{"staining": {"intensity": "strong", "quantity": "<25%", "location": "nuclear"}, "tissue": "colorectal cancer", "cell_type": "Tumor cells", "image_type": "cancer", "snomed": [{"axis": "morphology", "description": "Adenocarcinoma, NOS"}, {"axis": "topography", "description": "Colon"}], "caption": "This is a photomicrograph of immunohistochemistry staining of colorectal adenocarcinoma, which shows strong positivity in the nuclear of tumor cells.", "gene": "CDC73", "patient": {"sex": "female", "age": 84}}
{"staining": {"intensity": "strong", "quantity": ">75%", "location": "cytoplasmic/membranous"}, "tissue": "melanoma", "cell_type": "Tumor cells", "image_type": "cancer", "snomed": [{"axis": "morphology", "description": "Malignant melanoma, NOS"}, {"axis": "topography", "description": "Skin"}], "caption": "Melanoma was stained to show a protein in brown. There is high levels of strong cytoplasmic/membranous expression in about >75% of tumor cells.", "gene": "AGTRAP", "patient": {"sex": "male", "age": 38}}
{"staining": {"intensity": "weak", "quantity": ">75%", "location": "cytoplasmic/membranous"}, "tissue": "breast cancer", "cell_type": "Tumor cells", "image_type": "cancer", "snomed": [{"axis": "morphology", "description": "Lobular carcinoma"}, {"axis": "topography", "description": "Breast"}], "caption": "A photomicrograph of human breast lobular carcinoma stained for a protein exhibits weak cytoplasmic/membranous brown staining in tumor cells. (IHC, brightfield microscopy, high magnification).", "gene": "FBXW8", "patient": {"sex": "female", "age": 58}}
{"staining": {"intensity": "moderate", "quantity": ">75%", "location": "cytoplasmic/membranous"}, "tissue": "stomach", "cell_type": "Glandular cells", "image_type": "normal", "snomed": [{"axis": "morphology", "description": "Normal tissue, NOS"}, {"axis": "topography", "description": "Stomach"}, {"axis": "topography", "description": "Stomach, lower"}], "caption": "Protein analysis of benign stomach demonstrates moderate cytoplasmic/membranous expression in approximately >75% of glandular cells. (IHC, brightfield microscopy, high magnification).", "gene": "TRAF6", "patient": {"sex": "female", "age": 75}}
# # # # #
__EXERCISE OBJECTIVE__:
Nothing but the lines from the one containing "photomicrograph of human" through the end of the material should appear; please return them exactly.

__COMPLETED EXERCISE__:
{"staining": {"intensity": "weak", "quantity": ">75%", "location": "cytoplasmic/membranous"}, "tissue": "breast cancer", "cell_type": "Tumor cells", "image_type": "cancer", "snomed": [{"axis": "morphology", "description": "Lobular carcinoma"}, {"axis": "topography", "description": "Breast"}], "caption": "A photomicrograph of human breast lobular carcinoma stained for a protein exhibits weak cytoplasmic/membranous brown staining in tumor cells. (IHC, brightfield microscopy, high magnification).", "gene": "FBXW8", "patient": {"sex": "female", "age": 58}}
{"staining": {"intensity": "moderate", "quantity": ">75%", "location": "cytoplasmic/membranous"}, "tissue": "stomach", "cell_type": "Glandular cells", "image_type": "normal", "snomed": [{"axis": "morphology", "description": "Normal tissue, NOS"}, {"axis": "topography", "description": "Stomach"}, {"axis": "topography", "description": "Stomach, lower"}], "caption": "Protein analysis of benign stomach demonstrates moderate cytoplasmic/membranous expression in approximately >75% of glandular cells. (IHC, brightfield microscopy, high magnification).", "gene": "TRAF6", "patient": {"sex": "female", "age": 75}}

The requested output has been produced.